Преодолев огромный путь — от Санкт-Петербурга до Ново-Архангельска, Репнин впервые в полной мере осознал бескрайность этих просторов и неизбежное следствие этой бесконечности. Российско-американская торговая компания, получившая монопольное право на осуществление пушного промысла и отлова морских котиков, видела в Калифорнии лишь сырьевую базу для своих северных поселений, позволив колонистам Форта-Росс развивать здесь земледелие и животноводство: зерно и картофель, огромное поголовье скота — коровы, овцы — успешно кормили русское население Аляски и Юкона на протяжении нескольких десятилетий. Но, едва промысел стал ослабевать, Компания утратила интерес к калифорнийским землям, в которых Репнин, наоборот, видел стратегическое положение.

«Отдавая себе отчет в том, что удаленность этих территорий от России создает определенные трудности для контроля над ними, считаю, однако, что непростительной роскошью является дозволение Компании самостоятельно решать, каким колониям жить, а каким быть проданным по истечению в них годности. Такой подход отражает мышление помещика-жуира, в силу своего равнодушия к собственному капиталу с легкостью позволяющего каким-то имениям пребывать в запустении, а какие-то наряжать и обустраивать подобно потемкинским. В наших силах придать этой земле статус форпоста российских интересов в Тихоокеанском азиатском регионе, многие земли в котором еще государственно не закреплены и каковые позволительно использовать для утверждения отечественного флага. И не продавать за бесценок следовало Форт-Росс, а заселить земли вкруг него опытными земледельцами, для чего довольно было бы перевезти сюда до тридцати семей из государственных крестьян и обязать их возделывать земли, пригодные под пашню, а для защиты придать им войска и направить суда для обороны побережья…»
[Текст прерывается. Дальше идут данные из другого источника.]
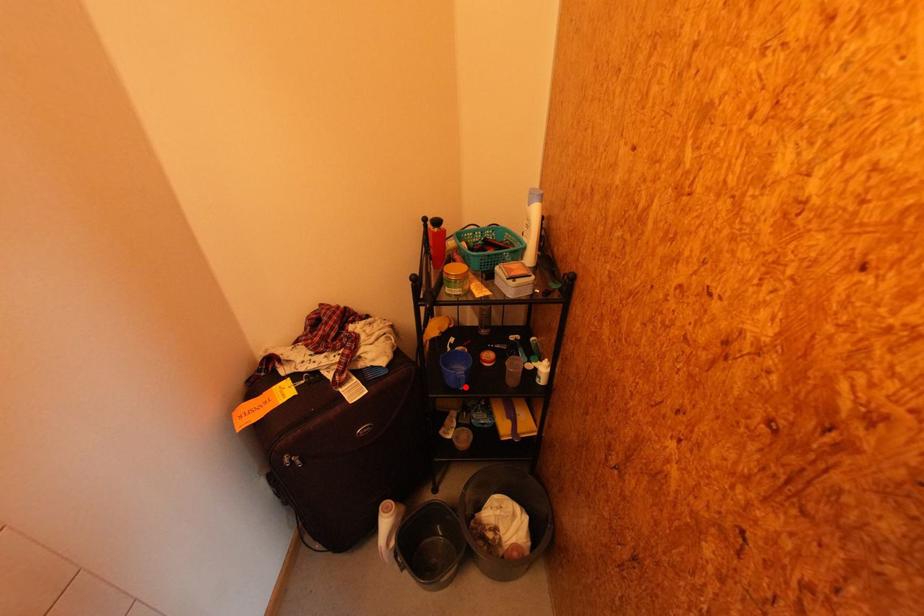
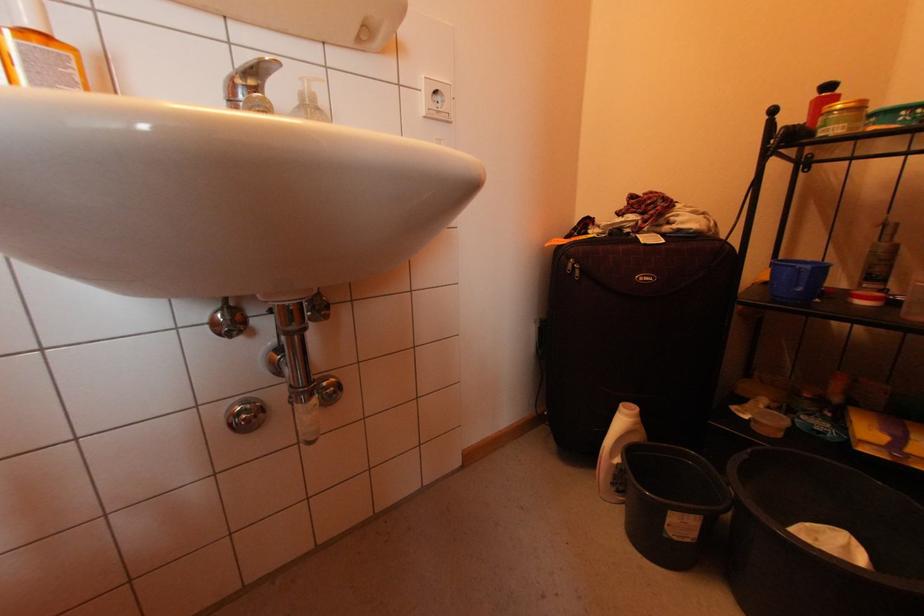
Where in the second image is the point corresponding to the highlighted location from the first image?

(803, 286)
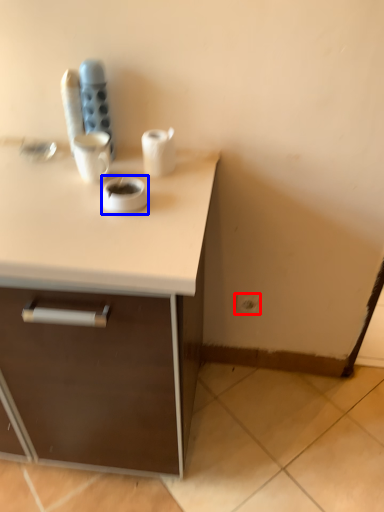
Question: Which point is further to the camera, electric outlet (highlighted by a red box) or coffee (highlighted by a blue box)?

Choices:
 (A) electric outlet
 (B) coffee

Answer: (A)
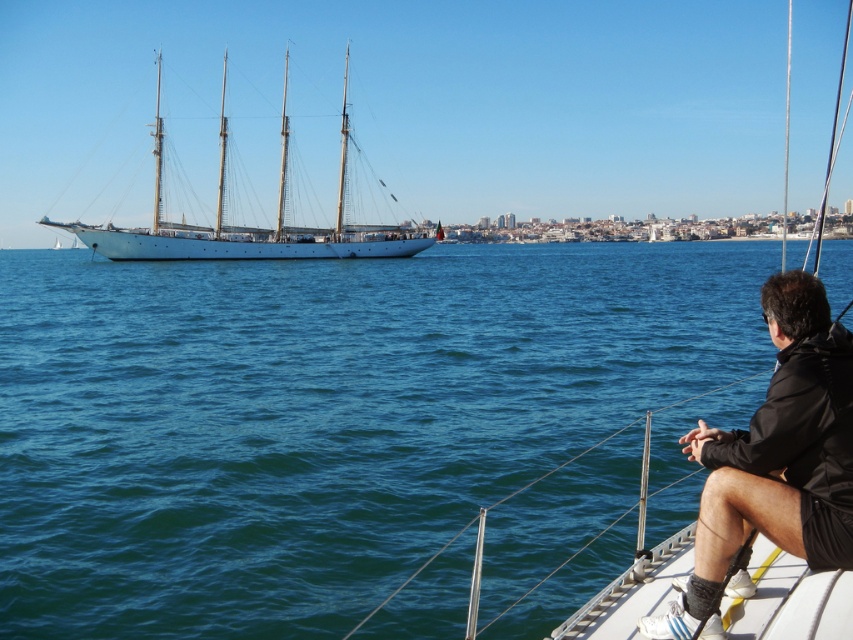
Question: Estimate the real-world distances between objects in this image. Which object is farther from the blue water at left?

Choices:
 (A) black matte jacket at lower right
 (B) white matte sailboat at left
 (C) white polished wood sailboat at left

Answer: (A)

Question: Considering the real-world distances, which object is closest to the white matte sailboat at left?

Choices:
 (A) black matte jacket at lower right
 (B) white polished wood sailboat at left

Answer: (A)

Question: Does blue water at left have a smaller size compared to black matte jacket at lower right?

Choices:
 (A) no
 (B) yes

Answer: (A)

Question: Is blue water at left to the right of black matte jacket at lower right from the viewer's perspective?

Choices:
 (A) no
 (B) yes

Answer: (B)

Question: Can you confirm if black matte jacket at lower right is bigger than white polished wood sailboat at left?

Choices:
 (A) yes
 (B) no

Answer: (B)

Question: Which object is farther from the camera taking this photo?

Choices:
 (A) white matte sailboat at left
 (B) blue water at left

Answer: (B)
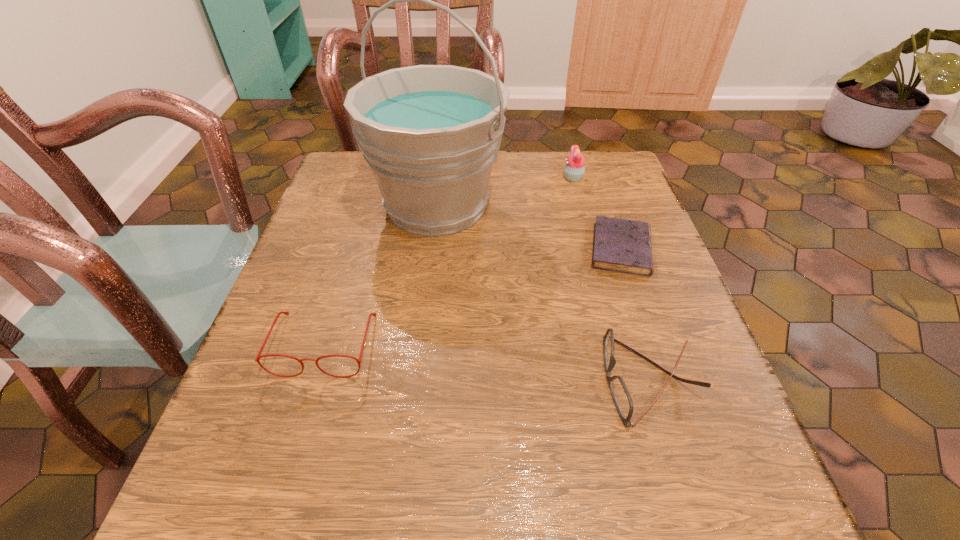
Where is `the tallest object`? the tallest object is located at coordinates (430, 134).

Where is `the fourth shortest object`? the fourth shortest object is located at coordinates (574, 169).

You are a GUI agent. You are given a task and a screenshot of the screen. Output one action in this format:
    pyautogui.click(x=<x>, y=<y>)
    Task: Click on the taller spectacles
    The height and width of the screenshot is (540, 960).
    Given the screenshot: What is the action you would take?
    pyautogui.click(x=258, y=356)

Find the location of a particular element. The width and height of the screenshot is (960, 540). the third shortest object is located at coordinates (258, 356).

Find the location of a particular element. The height and width of the screenshot is (540, 960). the shorter spectacles is located at coordinates (620, 393).

This screenshot has height=540, width=960. Find the location of `the fourth tallest object`. the fourth tallest object is located at coordinates (620, 393).

This screenshot has height=540, width=960. In order to click on diary in this screenshot , I will do `click(619, 245)`.

Where is `vacant space located on the back of the bucket`? The image size is (960, 540). vacant space located on the back of the bucket is located at coordinates (444, 154).

You are a GUI agent. You are given a task and a screenshot of the screen. Output one action in this format:
    pyautogui.click(x=<x>, y=<y>)
    Task: Click on the vacant region located on the face of the fourth shortest object
    This screenshot has width=960, height=540.
    Given the screenshot: What is the action you would take?
    pyautogui.click(x=501, y=178)

The image size is (960, 540). I want to click on vacant region located on the face of the fourth shortest object, so click(466, 178).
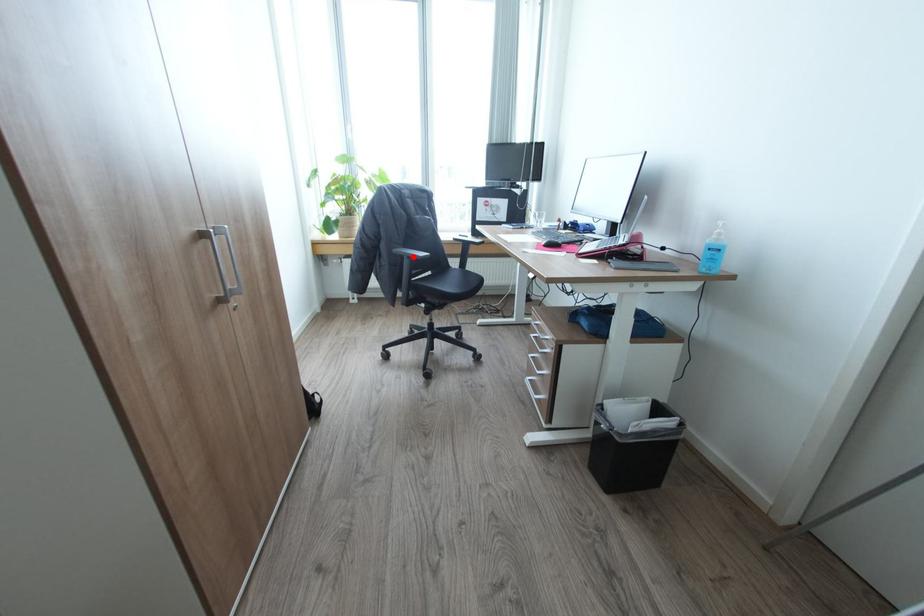
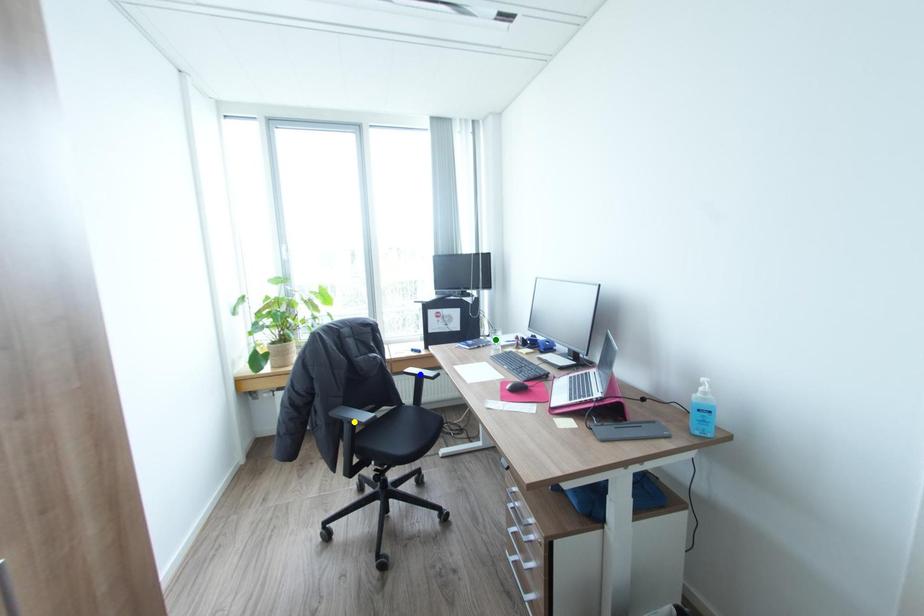
Question: I am providing you with two images of the same scene from different viewpoints. A red point is marked on the first image. You are given multiple points on the second image. Which spot in image 2 lines up with the point in image 1?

Репнин вздохнул и отложил перо в сторону. Он понимал, что политика государства, всегда стесненного в собственных средствах, неизбежно будет потворствовать передаче новых земель в концессию промышленникам, каковые во все времена блюли в первых строках интересы собственного дела, а потом уже — государева. Потому полагал неосмотрительным отсутствие в договорах с управляющими компаниями условия, требующего учитывать потребности руки дающей — самого государства: и даже не столько финансовые, а сколько и прежде всего — геополитические. И пока единственного союзника в осуществлении этих интересов видел в представителях церкви, которые последовательно исполняя добровольно принятую ими на себя миссионерскую роль, несли на своих плечах и заботу о продвижении русской идеи в здешних краях.

Подобные мысли уже приходили Михаилу в голову во время его поездки в Константинополь с посольством князя Меншикова, и в них Репнин еще больше укрепился, изучая ситуацию в Русской Америке. Аналогии напрашивались сами собой — отсутствие должного единения православных конфессий и отсутствие крепкого института защиты религии ослабили позиции России как государства перед османами. Благородство и открытость епископа Иннокентия, не только изучившего языки индейцев, но и составившего грамматику для них, привлекли к русским многие племена, прежде натравливаемые друг на друга иными нациями.